Vorteilsannahme und Bestechlichkeit
Vorteilsannahme nach § 331 StGB ist das Fordern oder Annehmen eines Vorteils für die Dienstausübung durch einen Amtsträger. Bestechlichkeit nach § 332 StGB setzt zusätzlich eine Unrechtsvereinbarung über eine pflichtwidrige Diensthandlung voraus und wird deutlich strenger bestraft, in schweren Fällen bis zu zehn Jahren Freiheitsstrafe.
Rechtsgrundlage: § 331 StGB, § 332 StGB
Vorteilsannahme vs.

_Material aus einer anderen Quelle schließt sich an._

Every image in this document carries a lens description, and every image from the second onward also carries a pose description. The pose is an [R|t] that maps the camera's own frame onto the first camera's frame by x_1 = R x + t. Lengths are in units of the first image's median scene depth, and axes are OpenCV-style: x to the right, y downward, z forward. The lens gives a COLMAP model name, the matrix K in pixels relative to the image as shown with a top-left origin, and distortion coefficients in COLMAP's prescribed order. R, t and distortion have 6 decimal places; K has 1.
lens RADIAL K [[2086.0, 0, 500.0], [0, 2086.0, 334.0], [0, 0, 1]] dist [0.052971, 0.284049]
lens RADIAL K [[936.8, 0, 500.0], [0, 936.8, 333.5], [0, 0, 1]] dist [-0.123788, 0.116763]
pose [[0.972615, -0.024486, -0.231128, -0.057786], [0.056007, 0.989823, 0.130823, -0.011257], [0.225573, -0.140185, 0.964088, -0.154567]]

Bestechlichkeit
- Vorteilsannahme: Vorteil für die allgemeine Dienstausübung, keine pflichtwidrige Handlung erforderlich.

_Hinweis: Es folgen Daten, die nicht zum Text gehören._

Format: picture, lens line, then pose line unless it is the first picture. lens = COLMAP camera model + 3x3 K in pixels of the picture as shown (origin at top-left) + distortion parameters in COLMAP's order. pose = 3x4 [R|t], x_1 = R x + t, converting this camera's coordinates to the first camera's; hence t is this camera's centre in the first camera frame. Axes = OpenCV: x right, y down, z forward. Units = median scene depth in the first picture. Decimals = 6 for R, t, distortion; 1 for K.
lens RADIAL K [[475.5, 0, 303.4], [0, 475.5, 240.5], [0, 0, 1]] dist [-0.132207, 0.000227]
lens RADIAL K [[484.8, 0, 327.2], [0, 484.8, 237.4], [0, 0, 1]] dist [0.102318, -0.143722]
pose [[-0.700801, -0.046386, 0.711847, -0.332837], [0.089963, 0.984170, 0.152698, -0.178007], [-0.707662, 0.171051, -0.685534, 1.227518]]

- Bestechlichkeit: Vorteil als Gegenleistung für eine konkrete pflichtwidrige Diensthandlung.
Risiken in Wirtschaft und Verwaltung
Auch Einladungen, Sponsoring, Drittmittel und Beratungsverträge können den Tatbestand erfüllen, wenn ein Bezug zur Dienstausübung erkennbar ist. Saubere Compliance-Strukturen und schriftliche Genehmigungen sind das wichtigste Verteidigungsmittel.
Ein Vergabe-Mitarbeiter erhält von einem Bieter eine hochwertige Reise. Selbst wenn das konkrete Verfahren ordnungsgemäß lief, kommt Vorteilsannahme in Betracht – bei nachweisbarer Absprache sogar Bestechlichkeit.